What the exercise asks -
Could you copy all of the records below exactly as they appear?

Collected data -
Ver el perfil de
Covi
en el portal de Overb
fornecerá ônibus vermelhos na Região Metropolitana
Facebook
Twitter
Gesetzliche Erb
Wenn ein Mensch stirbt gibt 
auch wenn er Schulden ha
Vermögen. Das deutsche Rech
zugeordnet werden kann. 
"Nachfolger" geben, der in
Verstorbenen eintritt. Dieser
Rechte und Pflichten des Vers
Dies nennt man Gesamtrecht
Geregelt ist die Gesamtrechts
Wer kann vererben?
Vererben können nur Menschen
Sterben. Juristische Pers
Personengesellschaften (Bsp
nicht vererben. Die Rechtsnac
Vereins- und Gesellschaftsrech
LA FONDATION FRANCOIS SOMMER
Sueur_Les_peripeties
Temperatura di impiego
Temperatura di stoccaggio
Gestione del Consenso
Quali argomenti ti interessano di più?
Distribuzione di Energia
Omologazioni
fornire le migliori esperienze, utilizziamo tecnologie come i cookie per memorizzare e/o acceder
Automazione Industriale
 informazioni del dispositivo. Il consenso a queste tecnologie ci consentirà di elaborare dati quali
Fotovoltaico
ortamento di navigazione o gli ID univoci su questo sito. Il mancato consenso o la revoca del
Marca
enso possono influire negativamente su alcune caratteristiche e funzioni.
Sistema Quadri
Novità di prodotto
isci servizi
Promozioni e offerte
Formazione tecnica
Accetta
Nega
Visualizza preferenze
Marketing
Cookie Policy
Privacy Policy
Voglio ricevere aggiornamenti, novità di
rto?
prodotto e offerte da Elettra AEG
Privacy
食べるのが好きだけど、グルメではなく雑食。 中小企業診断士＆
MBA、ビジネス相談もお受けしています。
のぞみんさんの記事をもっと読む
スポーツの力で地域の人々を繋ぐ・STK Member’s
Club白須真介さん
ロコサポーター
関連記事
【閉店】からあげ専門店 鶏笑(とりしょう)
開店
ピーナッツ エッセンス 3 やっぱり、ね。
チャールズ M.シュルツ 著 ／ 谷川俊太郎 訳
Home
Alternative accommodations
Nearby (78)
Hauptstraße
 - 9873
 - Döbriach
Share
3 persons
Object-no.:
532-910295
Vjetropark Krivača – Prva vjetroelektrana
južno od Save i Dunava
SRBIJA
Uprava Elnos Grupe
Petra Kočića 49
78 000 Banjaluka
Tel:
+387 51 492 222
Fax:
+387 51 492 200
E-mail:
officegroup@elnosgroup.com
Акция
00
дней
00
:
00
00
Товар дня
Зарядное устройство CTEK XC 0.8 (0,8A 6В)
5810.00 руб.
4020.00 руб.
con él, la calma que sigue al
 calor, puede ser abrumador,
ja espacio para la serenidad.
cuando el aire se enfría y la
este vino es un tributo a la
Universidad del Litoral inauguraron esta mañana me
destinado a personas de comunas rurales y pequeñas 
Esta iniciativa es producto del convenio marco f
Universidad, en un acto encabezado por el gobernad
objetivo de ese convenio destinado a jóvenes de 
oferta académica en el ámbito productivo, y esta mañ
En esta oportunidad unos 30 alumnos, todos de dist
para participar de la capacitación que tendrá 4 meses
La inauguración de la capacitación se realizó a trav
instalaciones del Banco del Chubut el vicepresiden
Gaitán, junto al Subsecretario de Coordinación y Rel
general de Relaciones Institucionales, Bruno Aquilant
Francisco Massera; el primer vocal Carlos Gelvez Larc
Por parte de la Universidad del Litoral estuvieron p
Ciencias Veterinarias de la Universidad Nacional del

Answer -
Ver el perfil de
Covi
en el portal de Overb
fornecerá ônibus vermelhos na Região Metropolitana
Facebook
Twitter
Gesetzliche Erb
Wenn ein Mensch stirbt gibt 
auch wenn er Schulden ha
Vermögen. Das deutsche Rech
zugeordnet werden kann. 
"Nachfolger" geben, der in
Verstorbenen eintritt. Dieser
Rechte und Pflichten des Vers
Dies nennt man Gesamtrecht
Geregelt ist die Gesamtrechts
Wer kann vererben?
Vererben können nur Menschen
Sterben. Juristische Pers
Personengesellschaften (Bsp
nicht vererben. Die Rechtsnac
Vereins- und Gesellschaftsrech
LA FONDATION FRANCOIS SOMMER
Sueur_Les_peripeties
Temperatura di impiego
Temperatura di stoccaggio
Gestione del Consenso
Quali argomenti ti interessano di più?
Distribuzione di Energia
Omologazioni
fornire le migliori esperienze, utilizziamo tecnologie come i cookie per memorizzare e/o acceder
Automazione Industriale
 informazioni del dispositivo. Il consenso a queste tecnologie ci consentirà di elaborare dati quali
Fotovoltaico
ortamento di navigazione o gli ID univoci su questo sito. Il mancato consenso o la revoca del
Marca
enso possono influire negativamente su alcune caratteristiche e funzioni.
Sistema Quadri
Novità di prodotto
isci servizi
Promozioni e offerte
Formazione tecnica
Accetta
Nega
Visualizza preferenze
Marketing
Cookie Policy
Privacy Policy
Voglio ricevere aggiornamenti, novità di
rto?
prodotto e offerte da Elettra AEG
Privacy
食べるのが好きだけど、グルメではなく雑食。 中小企業診断士＆
MBA、ビジネス相談もお受けしています。
のぞみんさんの記事をもっと読む
スポーツの力で地域の人々を繋ぐ・STK Member’s
Club白須真介さん
ロコサポーター
関連記事
【閉店】からあげ専門店 鶏笑(とりしょう)
開店
ピーナッツ エッセンス 3 やっぱり、ね。
チャールズ M.シュルツ 著 ／ 谷川俊太郎 訳
Home
Alternative accommodations
Nearby (78)
Hauptstraße
 - 9873
 - Döbriach
Share
3 persons
Object-no.:
532-910295
Vjetropark Krivača – Prva vjetroelektrana
južno od Save i Dunava
SRBIJA
Uprava Elnos Grupe
Petra Kočića 49
78 000 Banjaluka
Tel:
+387 51 492 222
Fax:
+387 51 492 200
E-mail:
officegroup@elnosgroup.com
Акция
00
дней
00
:
00
00
Товар дня
Зарядное устройство CTEK XC 0.8 (0,8A 6В)
5810.00 руб.
4020.00 руб.
con él, la calma que sigue al
 calor, puede ser abrumador,
ja espacio para la serenidad.
cuando el aire se enfría y la
este vino es un tributo a la
Universidad del Litoral inauguraron esta mañana me
destinado a personas de comunas rurales y pequeñas 
Esta iniciativa es producto del convenio marco f
Universidad, en un acto encabezado por el gobernad
objetivo de ese convenio destinado a jóvenes de 
oferta académica en el ámbito productivo, y esta mañ
En esta oportunidad unos 30 alumnos, todos de dist
para participar de la capacitación que tendrá 4 meses
La inauguración de la capacitación se realizó a trav
instalaciones del Banco del Chubut el vicepresiden
Gaitán, junto al Subsecretario de Coordinación y Rel
general de Relaciones Institucionales, Bruno Aquilant
Francisco Massera; el primer vocal Carlos Gelvez Larc
Por parte de la Universidad del Litoral estuvieron p
Ciencias Veterinarias de la Universidad Nacional del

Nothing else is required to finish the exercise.